Compensatory measures are the focus of the second workshop on innovative financing organised by LIFE Stewardship

The LIFE Stewardship project has held a workshop focused on assessing the role of offset measures from renewable energy projects as a funding mechanism for conservation and restoration initiatives implemented through land stewardship agreements.

Organised by Fundación Global Nature (FGN), a project partner, this is the second meeting in a series of workshops dedicated to exploring innovative financing instruments applicable to land stewardship initiatives. The first workshop, held in Valencia on 15 January 2026, was dedicated to projects related to water footprint offsetting.

This session took place at the facilities of Fundación Ortega Marañón in Madrid and was attended by representatives from public administrations, companies in the energy sector and land stewardship organisations. Its aim was to develop a collaborative model in which land stewardship organisations act as key agents in the implementation of compensation measures linked to renewable energy projects.

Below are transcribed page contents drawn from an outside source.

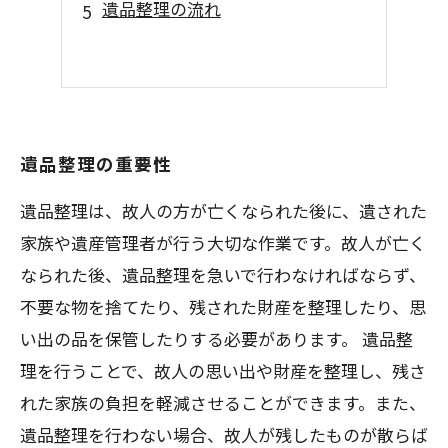
遺品整理の流れ
遺品整理の重要性
遺品整理は、故人の方が亡くなられた後に、遺された
家族や遺産管理者が行う大切な作業です。故人が亡く
なられた後、遺品整理を急いで行わなければならず、
不要な物を捨てたり、残された財産を整理したり、思
い出の品を保管したりする必要があります。 遺品整
理を行うことで、故人の思い出や財産を整理し、残さ
れた家族の負担を軽減させることができます。また、
遺品整理を行わない場合、故人が残したものが散らば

Spain, moreover, presents a unique context in which private ownership plays a decisive role in nature conservation, with over 50% of biodiversity found on privately owned agricultural land. Consequently, any environmental compensation strategy linked to the deployment of renewable energy necessarily requires the active participation of the agro sector and land managers.

Given this and the lack of public funding, engaging the private sector through innovative financial instruments is essential. Regions such as Madrid and Castilla-La Mancha, both of which were represented at the workshop, have already begun to involve conservation organisations as key players in the implementation of offset measures linked to renewable energy projects.

The aim of these workshops on innovative financing under the LIFE Stewardship project is to promote pilot projects that are measurable, replicable and capable of demonstrating that innovative financing models applied to conservation work and can be scaled up.

LIFE STEWARDSHIP

The overall aim of the LIFE Stewardship project is to use land stewardship-based approaches to boost collaboration involving public and private entities as well as civil society for nature conservation and restoration in Spain, in the framework of the Europe Biodiversity Strategy 2030 and international agreements.

The project is coordinated by the Biodiversity Foundation of the Spanish Ministry of Ecological Transition and the Demographic Challenge, with the participation of Eurosite, the Forum of Land Stewardship Networks and Entities (FRECT), Global Nature Foundation (FGN), Fernando González Bernáldez/ Europarc-Spain Foundation, SEO/BirdLife and Nature Conservation Network (XCN) as partners. It has the financial contribution of the LIFE Programme of the European Union.